Health News Digest
 
health records

January 25, 2016

Updates On Electronic Health Records And Tainted Endoscopes

By Michael D. Shaw

Here we are. Deep into January of this new year, and the winter doldrums. What better time to update a few past stories? We start with a topic that’s near and anything but dear to most physicians:

Electronic Health Records…And “Meaningful Use”

EHRs have been a much touted—not to mention highly subsidized—element of organized healthcare for years. As such, this column has devoted several articles to the subject. Surely, the reasoning went, anything would be better than those messy old charts, with all their quaint hand entries. After all, if relational databases can manage grocery store inventory, how difficult could it be to manage healthcare data?

Indeed, since Medicare drastically transformed healthcare—and not for the better—it’s really all about billing. How convenient that those ICD-10 codes (International Statistical Classification of Diseases and Related Health Problems) are tailor-made for easy peasy data entry. So sorry if your patient’s condition doesn’t exactly fit one of the codes. Oh, bad luck if your treatment protocol doesn’t match the CPT-4 (Current Procedural Terminology, 4th Edition).

EHR fanboys would treat these—and all other—objections as inconsequential or minor collateral damage, compared to the supposedly far greater good of having a treasure trove of accessible healthcare data. Ah yes, the shining promise of Big Data. Who knows what medical breakthroughs it will inspire?

Less well-publicized are the difficulties in actually getting an EHR system to work properly; the outrageous expense; the inordinate time commitment; and the sometimes deadly failures that can occur. Then there’s the little matter of EHRs being used to control what sort of treatment can even be given. If it’s not on the screen, it can’t be ordered! And don’t real doctors just hate the “helpful suggestions” for more billable CPTs, that keep popping up. Ignore too many of these, dear resident, and get written up by your attending. Big Brother is watching.

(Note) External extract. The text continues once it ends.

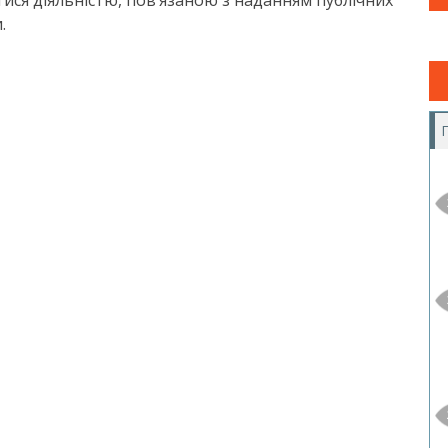
тися діяльністю, повʼязаною з наданням публічних
.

“Meaningful Use” is a multi-billion dollar boondoggle which gives incentives to those happy few medical practices that deploy EHR in a manner that meets certain criteria. We are pleased to report that this awful program will soon be coming to an end. Our source is none other than CMS (Centers for Medicare & Medicaid Services) acting administrator (and poster boy for conflicts of interest) Andy Slavitt:

“The meaningful use program as it has existed will now be effectively over and replaced with something better. We have to get the hearts and minds of physicians back. I think we’ve lost them.” To which health informatics good guy Scot Silverstein, MD remarked…

“No foolin’. Ya think? This was predictable by anyone with half a brain about healthcare information technology reality. Perhaps the officials at HHS got their first clue about clinician unhappiness via a long January 2015 letter from about 40 medical societies, including the AMA, American College of Physicians, American College of Surgeons, and numerous others that they did not exactly love these systems and the MU experiment. Health IT is experimental, [and] it (and its subjects) must be treated with that in mind. Its progress cannot be mandated, and…the technology, as any other IT, needs to be approached with great skepticism.”

 

Tainted Endoscopes And The Patty Murray Report

We covered this just last week. Don’t you know…a mere two days after Sen. Murray’s report was released, Olympus—owning around 85 percent of the affected scope market—announced its “Urgent medical device removal and corrective action.” Specifically, elevator mechanism replacement, updated operation manual, and new reprocessing instructions for the Olympus TJF-Q180V duodenoscope.

Thus, Sen. Murray was able to accomplish what the FDA could not. Still, we are operating in a gray area, according to Olympus’ posted FAQs…

Q—Should we stop using our TJF-Q180Vs immediately?

A—No. You can continue to use the TJF-Q180V duodenoscope before the forceps elevator mechanism is replaced. You should immediately begin following the revised reprocessing instructions in the new Reprocessing Manual.

Q—How quickly should we return our scopes to Olympus for their elevator replacement?

A—Please do not return your units prior to notification from Olympus unless you have unrelated repair issues. Olympus will contact all affected customers to provide a service window in which customers can return their units for replacement service.

Let’s see…The device removal and corrective action is “urgent,” except it’s OK to keep using the devices as long as you process them in accordance with Olympus’ new instructions. But if revised reprocessing solves the problem, why even perform the elevator mod? Or, is this revised reprocessing only a “bit” safer, but not the whole nine yards safer?

If a patient gets infected by a non-modified but revised-reprocessed scope, whose fault is it? What does the FDA have to say about all of this?